Il giorno dopo, cosa resta della Conferenza di Berlino per il futuro della Libia? Nella controversa riunione-fiume tenutasi ieri sotto l’egida della Cancelliera Angela Merkel, i risultati ci sono anche se non sono esattamente quanto quelli sperati dalla diplomazia internazionale: Haftar e Sarraj continuano a non volersi neanche parlare (per di più non controllano l’intera Libia, l’accordo di pace non potrà non tener conto delle tante tribù presenti sul territorio libico), la Turchia e la Russia proseguono nella “spartizione” del Mediterraneo e l’unica voce che si è saputa imporre a livello europeo è una volta di più la Germania. Di certo però, la guerra non è riesplosa tra Tripoli e Bengasi e questo è già un ottimo esito della Conferenza di Berlino che si è chiusa con un “mini-accordo” su tre punti: favorire il cessate il fuoco tra le parti; rispettare l’embargo contro le armi nel Paese nordafricano; evitare le interferenze straniere. Il Premier del Governo di Accordo Nazionale e il Generale della Cirenaica seppur senza firmare ufficialmente la dichiarazione finale di Berlino hanno di fatto accettato queste tre condizioni, promettendo anche un iniziale dialogo per formare un futuro in Libia con un Governo unico. Da qui all’effettiva possibilità di tale opzione però di spazio (e forse anche tempo) nel passa: «L’Italia è assolutamente disponibile ad essere in prima fila anche nella direzione di una missione di monitoraggio della pace», ha spiegato il Premier Conte che ha dovuto però incassare il possibile e prevedibile “predominio” della Turchia sul Mediterraneo in accordo con Putin e la Merkel. Non solo, è l’Europa in quanto tale a trovare la “doppia” risultanza di questa Conferenza: recupera in prestigio e diplomazia, ma si conferma senza una “voce unica” e con poca possibilità di imporre condizioni a confronto di Russia, Turchia e Stati Uniti.

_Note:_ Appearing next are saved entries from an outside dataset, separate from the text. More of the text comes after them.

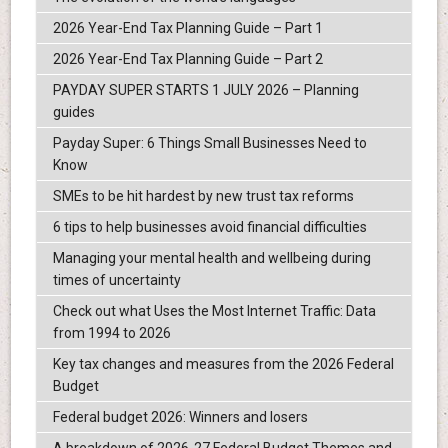
2026 Year-End Tax Planning Guide – Part 1
2026 Year-End Tax Planning Guide – Part 2
PAYDAY SUPER STARTS 1 JULY 2026 – Planning
guides
Payday Super: 6 Things Small Businesses Need to
Know
SMEs to be hit hardest by new trust tax reforms
6 tips to help businesses avoid financial difficulties
Managing your mental health and wellbeing during
times of uncertainty
Check out what Uses the Most Internet Traffic: Data
from 1994 to 2026
Key tax changes and measures from the 2026 Federal
Budget
Federal budget 2026: Winners and losers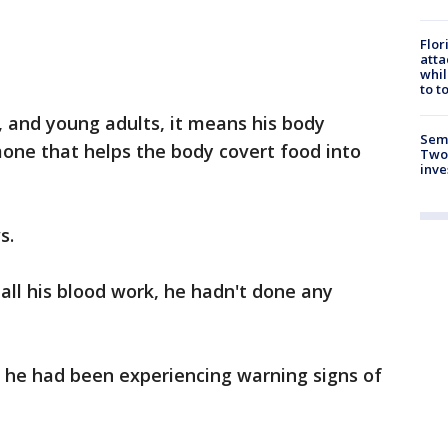
Flor
atta
whil
to t
n, and young adults, it means his body
Semi
mone that helps the body covert food into
Two
inve
s.
all his blood work, he hadn't done any
, he had been experiencing warning signs of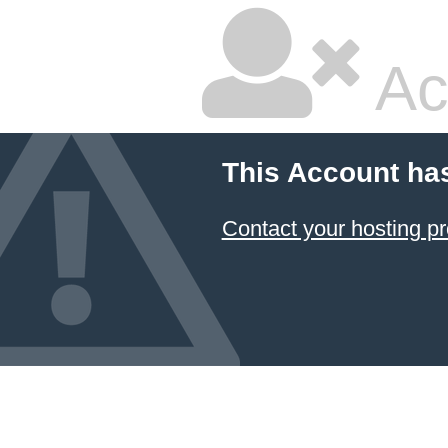
Ac
This Account ha
Contact your hosting pr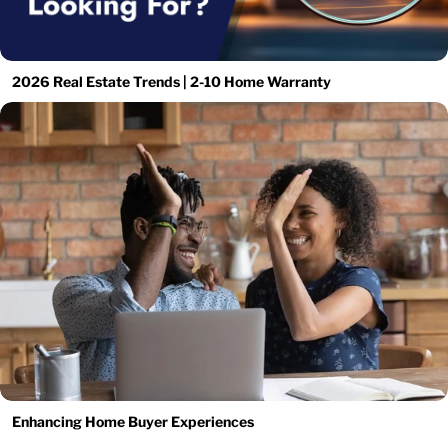
2026 Real Estate Trends | 2-10 Home Warranty
Enhancing Home Buyer Experiences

LIBIA, LE REAZIONI DI UE E TURCHIA AL “MINI ACCORDO” DI BERLINO
«Ieri a Berlino è stata una buona giornata. Abbiamo creato un buono slancio. Dobbiamo usarlo per fare progressi verso una soluzione» è stato il primo commento dell’Alto Rappresentante per gli Affari Esteri dell’Ue, Josep Borrell che arrivando in Consiglio Esteri Europeo si dice favorevole al ripristino della missione navale Sophia per monitorare l’embargo sulle armi in Libia. Non solo, per il successore di Federica Mogherini, non è escluso l’invio di soldati sul campo per mantenere la tregua: «Un cessate il fuoco richiede che qualcuno se ne occupi. Non possiamo dire questo è un cessate il fuoco e poi dimenticarcene. Il controllo dell’embargo sulle armi, ci sono diverse possibilità e i ministri dovranno decidere come aiutare a implementare l’accordo di ieri […] è chiaro l’embargo sulle armi richiede un alto livello di controllo. Se vogliamo mantenere vivo il cessate il fuoco qualcuno deve monitorarlo: le Nazioni Unite, l’Unione Africana, l’Unione Europea… Qualcuno deve farlo. Non possiamo far funzionare il cessate il fuoco da solo». Nel frattempo, mentre l’Europa prova a sondare il terreno sull’eventualità dell’invio di forze speciali in Libia, chi le truppe le ha già sul campo a difesa di Tripoli e di Sarraj si conferma intenzionato a continuare gli sforzi di pace (mantenendo però il controllo sul destino economico e militare della regione): «La Conferenza di Berlino è stata un’opportunità importante per fermare il conflitto e per una soluzione politica in Libia. La Turchia continuerà ad applicare la sua politica costruttiva e pacifica contro le guerre per procura», ha detto sapere il portavoce di Erdogan. Sul fronte italiano, oltre a Conte è il Ministro degli Affari Europei Enzo Amendola a parlare nell’ultimo forum Ansa sul futuro della Libia: «La conferenza di Berlino è un nuovo inizio che fa ben sperare», anche se sottolinea il Ministro Pd «ci sono stati troppi ritardi e troppe divisioni, sono passati troppi mesi e ci sono state troppe interferenze. Ieri sono stati segnati punti importanti nella dichiarazione: il cessate il fuoco che deve essere verificabile, l’embargo sulle armi, il coordinamento tra Paesi che ieri nasce e il dialogo politico che è una necessità perché non c’è soluzione militare».